I hope this won't be a rant, but I just saw a program on PBS that got everything possible wrong about enlightenment. The commentator was personable and obviously interested in Buddhism, but she didn't have a clue.
Should this be a cause for distress? I don't know. Maybe it's to be expected. How can you know you don't know the real thing until you experience it? This is, after all, why there is such a thing as lineage (which I so much appreciate despite my dislike of hierarchy): people who have been given permission to teach can be trusted to speak from the Truth they have realized. But when people who don't know speak as though they do, then others who listen also get confused.
What did she say wrong? Pretty much everything. First of all, she kept talking about "Buddha's ideas." Yes, in a way, anything that is put into words can be called an "idea." But what Buddha realized is not about thoughts in the head. In fact, it's about what is not thought.

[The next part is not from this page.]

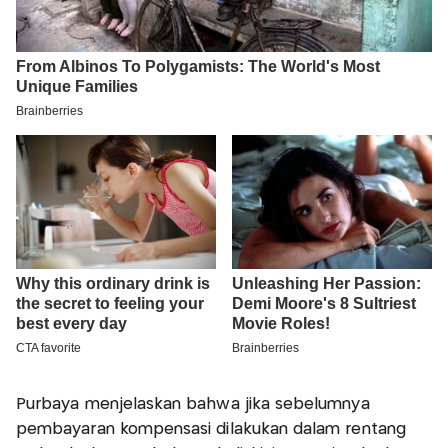
Purbaya menjelaskan bahwa jika sebelumnya
pembayaran kompensasi dilakukan dalam rentang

The commentator at one point says that Buddhism leads us to seek escape from the real world of suffering -- I'm paraphrasing but that was the essence. This is the whole problem: when you experience the world you see as the "real" one, then everything you say after that has to be wrong.
The commentator kept saying that Buddhists believe that you have to do this and that in order to find tranquility or nirvana -- she pretty much equates the two. And maybe I'll stop here, because really the fundamental problem is that not once did the essential truth come up: we don't exist. Until that is known, everything will be seen upside down and backward.
But I remember myself how confused I was when people used to say this to me. Sometimes I'd even get angry. What do you mean, I don't exist? Who is this person who is dialoging with you right now if I don't exist?? And it is, actually, very difficult to explain what that means when this psychological self has always seemed so solid, so it's no wonder that the subject wasn't even broached on this show. But at the same time, this is the raison d'etre for the Teachings. It's not about following some path in order to get psychological satisfaction of some kind. It's to realize that we are transparent -- empty -- and it is because we are empty that all of existence finds its home in us.